Where UK dogs pick up ticks
Ticks wait on the tips of grass and low vegetation (a behaviour called "questing") and climb onto whatever brushes past. They are not in trees. They do not jump. They need contact with the dog's fur or skin.
High-risk UK habitats: long grass, bracken, heather, woodland edges, sheep-grazed areas, deer corridors. Low-risk: short-mown parks, pavements, beaches, your own garden (usually). If you walk anywhere rural and off-pavement between April and October, assume tick exposure.
Ticks are now established in every UK county including Scotland and Northern Ireland. Warmer winters mean the active season is extending — occasional ticks are reported in February and November in southern England.

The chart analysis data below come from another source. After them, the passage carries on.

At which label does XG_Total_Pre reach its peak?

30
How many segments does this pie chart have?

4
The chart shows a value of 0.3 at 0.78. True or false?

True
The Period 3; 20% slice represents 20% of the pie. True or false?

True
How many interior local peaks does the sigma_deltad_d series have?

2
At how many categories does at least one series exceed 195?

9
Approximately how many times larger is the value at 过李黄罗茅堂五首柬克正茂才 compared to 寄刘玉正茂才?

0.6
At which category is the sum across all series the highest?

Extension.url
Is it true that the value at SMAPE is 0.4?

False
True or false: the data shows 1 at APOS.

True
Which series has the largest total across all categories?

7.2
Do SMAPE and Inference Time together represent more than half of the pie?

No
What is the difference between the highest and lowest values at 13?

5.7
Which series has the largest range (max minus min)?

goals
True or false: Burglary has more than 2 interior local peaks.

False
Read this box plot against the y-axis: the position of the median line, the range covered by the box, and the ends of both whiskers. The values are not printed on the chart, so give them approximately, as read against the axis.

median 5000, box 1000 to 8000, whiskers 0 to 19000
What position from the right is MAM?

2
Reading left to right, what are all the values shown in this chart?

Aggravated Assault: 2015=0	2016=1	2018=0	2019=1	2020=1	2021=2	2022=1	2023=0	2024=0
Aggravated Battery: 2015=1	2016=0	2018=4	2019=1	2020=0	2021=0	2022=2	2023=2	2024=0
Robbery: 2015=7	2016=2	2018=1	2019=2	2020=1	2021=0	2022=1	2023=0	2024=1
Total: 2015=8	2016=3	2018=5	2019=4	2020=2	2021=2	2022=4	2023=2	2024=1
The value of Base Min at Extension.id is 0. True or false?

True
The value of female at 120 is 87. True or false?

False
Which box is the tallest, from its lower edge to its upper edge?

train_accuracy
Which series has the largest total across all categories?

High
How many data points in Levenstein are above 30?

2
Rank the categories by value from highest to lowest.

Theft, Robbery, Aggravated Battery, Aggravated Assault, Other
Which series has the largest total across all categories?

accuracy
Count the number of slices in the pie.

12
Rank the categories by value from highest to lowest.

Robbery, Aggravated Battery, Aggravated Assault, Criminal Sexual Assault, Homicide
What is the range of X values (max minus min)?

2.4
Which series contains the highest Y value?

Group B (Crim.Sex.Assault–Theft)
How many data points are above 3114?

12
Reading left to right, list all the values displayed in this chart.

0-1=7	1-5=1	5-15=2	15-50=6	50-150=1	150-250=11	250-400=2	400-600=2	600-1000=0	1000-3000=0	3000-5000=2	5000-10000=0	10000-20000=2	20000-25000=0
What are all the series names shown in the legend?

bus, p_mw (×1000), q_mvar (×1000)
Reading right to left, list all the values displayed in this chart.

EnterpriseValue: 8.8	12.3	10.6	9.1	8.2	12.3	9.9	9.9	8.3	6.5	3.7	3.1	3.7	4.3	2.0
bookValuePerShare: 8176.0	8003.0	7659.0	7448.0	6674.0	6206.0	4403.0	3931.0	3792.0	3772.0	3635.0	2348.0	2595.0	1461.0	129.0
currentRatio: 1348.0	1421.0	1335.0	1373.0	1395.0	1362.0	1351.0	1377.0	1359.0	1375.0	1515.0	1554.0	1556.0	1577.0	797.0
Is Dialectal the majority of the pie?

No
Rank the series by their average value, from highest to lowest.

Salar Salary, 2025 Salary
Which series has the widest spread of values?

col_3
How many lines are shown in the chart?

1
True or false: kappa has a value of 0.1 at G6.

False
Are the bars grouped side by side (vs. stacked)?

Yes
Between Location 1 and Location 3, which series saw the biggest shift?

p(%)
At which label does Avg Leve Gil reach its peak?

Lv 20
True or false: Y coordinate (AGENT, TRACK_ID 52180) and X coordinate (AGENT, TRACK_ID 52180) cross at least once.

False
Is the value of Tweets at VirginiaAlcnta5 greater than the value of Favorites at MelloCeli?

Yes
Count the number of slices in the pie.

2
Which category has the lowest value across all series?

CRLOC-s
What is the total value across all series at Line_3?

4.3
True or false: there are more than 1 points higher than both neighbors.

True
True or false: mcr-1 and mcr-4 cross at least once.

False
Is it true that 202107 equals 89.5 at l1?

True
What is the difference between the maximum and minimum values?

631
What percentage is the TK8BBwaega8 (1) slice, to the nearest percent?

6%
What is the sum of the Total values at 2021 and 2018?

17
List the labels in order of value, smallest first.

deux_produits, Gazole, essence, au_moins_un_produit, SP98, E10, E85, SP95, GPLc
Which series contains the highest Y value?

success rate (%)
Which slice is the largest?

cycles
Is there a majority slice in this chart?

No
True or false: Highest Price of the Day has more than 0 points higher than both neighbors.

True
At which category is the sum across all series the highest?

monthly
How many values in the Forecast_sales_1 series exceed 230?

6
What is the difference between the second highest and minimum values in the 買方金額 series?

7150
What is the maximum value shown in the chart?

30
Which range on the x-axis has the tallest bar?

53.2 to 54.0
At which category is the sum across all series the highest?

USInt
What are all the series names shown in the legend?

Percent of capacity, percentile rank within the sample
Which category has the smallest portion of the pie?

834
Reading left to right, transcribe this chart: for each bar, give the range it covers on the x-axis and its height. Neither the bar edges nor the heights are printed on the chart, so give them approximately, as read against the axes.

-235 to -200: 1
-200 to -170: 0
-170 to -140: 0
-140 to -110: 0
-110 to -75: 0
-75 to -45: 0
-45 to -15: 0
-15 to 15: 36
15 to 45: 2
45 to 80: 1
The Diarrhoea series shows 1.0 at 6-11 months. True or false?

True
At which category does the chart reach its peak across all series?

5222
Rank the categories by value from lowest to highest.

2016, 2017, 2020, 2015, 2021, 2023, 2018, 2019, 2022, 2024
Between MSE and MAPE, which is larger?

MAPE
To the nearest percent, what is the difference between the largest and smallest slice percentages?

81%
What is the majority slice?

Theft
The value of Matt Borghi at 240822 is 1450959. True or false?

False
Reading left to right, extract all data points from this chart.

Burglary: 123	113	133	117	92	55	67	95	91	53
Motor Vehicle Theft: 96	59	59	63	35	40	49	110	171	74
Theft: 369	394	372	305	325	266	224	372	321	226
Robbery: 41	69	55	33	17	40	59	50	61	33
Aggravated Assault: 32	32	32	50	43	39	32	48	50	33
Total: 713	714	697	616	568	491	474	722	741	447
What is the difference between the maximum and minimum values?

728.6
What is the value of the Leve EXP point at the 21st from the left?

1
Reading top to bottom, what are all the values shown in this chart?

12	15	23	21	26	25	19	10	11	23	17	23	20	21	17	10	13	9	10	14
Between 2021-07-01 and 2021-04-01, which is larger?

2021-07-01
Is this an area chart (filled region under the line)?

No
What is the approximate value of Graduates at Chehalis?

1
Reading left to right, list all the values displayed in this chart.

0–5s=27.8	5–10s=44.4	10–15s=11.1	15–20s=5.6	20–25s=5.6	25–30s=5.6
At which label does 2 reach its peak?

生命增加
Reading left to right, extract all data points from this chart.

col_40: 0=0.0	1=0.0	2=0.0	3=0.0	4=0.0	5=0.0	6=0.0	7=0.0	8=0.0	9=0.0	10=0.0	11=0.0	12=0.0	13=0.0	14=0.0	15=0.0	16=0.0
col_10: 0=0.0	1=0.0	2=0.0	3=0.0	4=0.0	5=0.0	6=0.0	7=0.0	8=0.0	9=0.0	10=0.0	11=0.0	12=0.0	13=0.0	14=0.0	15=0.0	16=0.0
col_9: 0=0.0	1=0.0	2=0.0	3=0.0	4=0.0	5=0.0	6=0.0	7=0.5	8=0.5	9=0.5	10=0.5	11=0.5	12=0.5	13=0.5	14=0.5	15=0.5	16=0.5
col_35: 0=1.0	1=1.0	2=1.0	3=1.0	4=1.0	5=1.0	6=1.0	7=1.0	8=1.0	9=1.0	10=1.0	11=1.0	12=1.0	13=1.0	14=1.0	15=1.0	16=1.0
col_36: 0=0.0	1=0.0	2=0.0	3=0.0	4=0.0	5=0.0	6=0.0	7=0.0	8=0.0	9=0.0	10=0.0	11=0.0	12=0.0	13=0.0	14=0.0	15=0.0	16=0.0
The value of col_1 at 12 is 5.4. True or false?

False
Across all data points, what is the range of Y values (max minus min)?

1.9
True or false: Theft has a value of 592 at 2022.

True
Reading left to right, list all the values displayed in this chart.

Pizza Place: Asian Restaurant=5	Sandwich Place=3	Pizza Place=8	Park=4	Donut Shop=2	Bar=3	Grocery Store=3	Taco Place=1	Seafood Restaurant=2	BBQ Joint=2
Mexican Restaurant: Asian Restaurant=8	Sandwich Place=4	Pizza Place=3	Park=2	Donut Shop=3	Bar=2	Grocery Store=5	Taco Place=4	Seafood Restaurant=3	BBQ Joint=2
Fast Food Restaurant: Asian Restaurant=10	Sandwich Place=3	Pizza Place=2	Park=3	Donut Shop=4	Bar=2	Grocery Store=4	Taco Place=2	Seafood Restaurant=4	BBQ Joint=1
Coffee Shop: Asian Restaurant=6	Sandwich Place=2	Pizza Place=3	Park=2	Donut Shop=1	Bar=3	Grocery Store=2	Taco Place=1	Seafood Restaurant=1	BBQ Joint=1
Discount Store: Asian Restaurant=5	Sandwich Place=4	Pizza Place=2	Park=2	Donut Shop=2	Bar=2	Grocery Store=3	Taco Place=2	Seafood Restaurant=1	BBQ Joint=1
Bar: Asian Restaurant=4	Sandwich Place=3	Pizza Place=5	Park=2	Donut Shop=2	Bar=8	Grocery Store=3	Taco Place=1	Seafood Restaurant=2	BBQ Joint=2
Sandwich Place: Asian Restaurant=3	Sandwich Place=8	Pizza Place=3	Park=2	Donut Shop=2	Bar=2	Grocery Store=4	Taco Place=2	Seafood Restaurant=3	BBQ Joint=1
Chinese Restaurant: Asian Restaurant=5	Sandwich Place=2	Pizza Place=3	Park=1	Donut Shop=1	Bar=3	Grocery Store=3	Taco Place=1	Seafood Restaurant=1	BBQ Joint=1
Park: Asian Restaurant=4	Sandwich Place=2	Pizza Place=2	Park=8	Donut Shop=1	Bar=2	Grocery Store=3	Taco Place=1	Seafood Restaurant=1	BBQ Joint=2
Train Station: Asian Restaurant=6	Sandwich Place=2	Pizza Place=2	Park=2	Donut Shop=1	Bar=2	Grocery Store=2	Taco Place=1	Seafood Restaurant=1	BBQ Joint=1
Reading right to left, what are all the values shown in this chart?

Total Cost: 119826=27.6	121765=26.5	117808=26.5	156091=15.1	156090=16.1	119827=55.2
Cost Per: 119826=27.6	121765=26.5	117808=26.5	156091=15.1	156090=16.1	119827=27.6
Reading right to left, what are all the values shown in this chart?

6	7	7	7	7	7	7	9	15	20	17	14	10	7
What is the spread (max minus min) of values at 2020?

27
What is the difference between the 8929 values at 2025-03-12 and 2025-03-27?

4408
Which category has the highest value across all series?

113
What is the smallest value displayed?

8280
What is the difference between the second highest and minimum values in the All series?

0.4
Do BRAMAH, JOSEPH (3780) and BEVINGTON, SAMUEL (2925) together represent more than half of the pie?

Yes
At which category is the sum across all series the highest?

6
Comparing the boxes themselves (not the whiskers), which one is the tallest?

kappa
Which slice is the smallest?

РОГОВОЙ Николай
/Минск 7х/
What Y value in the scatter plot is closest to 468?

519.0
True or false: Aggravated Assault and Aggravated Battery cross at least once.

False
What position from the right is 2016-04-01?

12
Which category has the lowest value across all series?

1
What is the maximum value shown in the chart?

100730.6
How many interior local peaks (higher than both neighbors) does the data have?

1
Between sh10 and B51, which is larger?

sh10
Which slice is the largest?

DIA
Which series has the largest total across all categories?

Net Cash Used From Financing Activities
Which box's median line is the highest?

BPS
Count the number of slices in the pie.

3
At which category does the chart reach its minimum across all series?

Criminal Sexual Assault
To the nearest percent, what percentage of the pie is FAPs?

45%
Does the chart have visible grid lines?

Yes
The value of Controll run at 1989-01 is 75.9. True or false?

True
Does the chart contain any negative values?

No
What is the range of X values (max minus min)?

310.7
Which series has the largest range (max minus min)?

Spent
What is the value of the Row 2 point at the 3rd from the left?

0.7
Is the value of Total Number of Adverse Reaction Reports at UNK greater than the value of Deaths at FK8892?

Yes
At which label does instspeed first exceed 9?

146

What actually prevents ticks
Three categories of product work, each with different trade-offs:
Spot-on treatments (applied monthly to the skin between the shoulder blades). Widely used, reliable, and waterproof after 24-48 hours. Advantix (permethrin + imidacloprid) and Frontline Plus are the two most common. Advantix also repels ticks before they bite — Frontline kills them after attachment.
Oral tablets (chewable, monthly or 3-monthly). Bravecto, NexGard, Simparica. These kill ticks after they bite but before disease transmission in most cases. Convenient if your dog swims often (spot-ons can wash off) but not a repellent.
Tick collars (Seresto is the main UK option). 8-month protection from a single collar, widely used. Works well for dogs not frequently swum or bathed.
All three require a vet prescription or pharmacist sale. Over-the-counter "natural" tick repellents (essential oils, apple cider vinegar, garlic) have no reliable evidence. Several — particularly tea tree oil — are actively toxic to dogs.
The post-walk tick check
Even on prevention, do a physical tick check after every walk in tick habitat. Preventatives reduce risk, they do not eliminate it.
Check: around the ears, inside the ears, the chin and throat, the armpits, the groin and belly, between the toes, and under the collar. These are the warm, thin-skinned areas ticks prefer. Run fingers slowly through the coat against the direction of growth — you are feeling for small bumps the size of a sesame seed or a split pea.
An unfed tick is flat and the size of a sesame seed. A fed tick is round, grey-brown, and can reach the size of a small grape — it looks more like a skin tag than an insect. Both need removing.
Safe tick removal
Use a tick-removal tool (O'Tom Tick Twister is the UK standard, ~£4-6 for a pair). The technique is: slide the tool underneath the tick from the side so the tick fits snugly in the slot, then twist slowly 2-3 times in either direction. The tick releases its mouthparts and comes away cleanly.
Do NOT: squeeze with tweezers (crushes the body, forces saliva into the dog), burn with a match, smother with Vaseline, or pull straight up. All of these increase the risk of disease transmission or leaving mouthparts embedded.
After removal: clean the site with antiseptic. Keep the tick in a sealed bag with the date and location if possible — if the dog develops symptoms in the next few weeks, the vet may want to identify the tick species.
When to see a vet
Book a vet appointment if you see any of these in the 2-8 weeks after a tick bite:
- Lameness that shifts between legs (classic Lyme sign)
- Fever, lethargy, loss of appetite lasting more than 24 hours
- Swollen lymph nodes (feel for firm lumps at the jaw, shoulder, groin)
- Visible skin lesion at the bite site that does not fade in a week
- Pale gums or unusual bruising (possible babesiosis sign)
Lyme disease is treatable with antibiotics but the treatment course is longer and outcomes worse if caught late. If you are at all unsure, call your vet — most practices will give phone advice without charging for a consultation.
The practical kit list
Every UK dog owner walking in countryside should have:
- A vet-approved monthly tick preventative (spot-on, tablet or collar — your choice based on lifestyle)
- An O'Tom Tick Twister or Tick Lasso (~£5)
- A small antiseptic spray or wipes (Hibiscrub or similar)
- A good post-walk towel or portable washer for rinsing off at the car — clean fur is harder to quest onto
Tick prevention is not optional for UK dogs anymore. It is part of the walking routine, like picking up poo or keeping recall trained. Costs £4-15 a month depending on product; prevents Lyme disease which is life-altering for the dog and expensive to treat.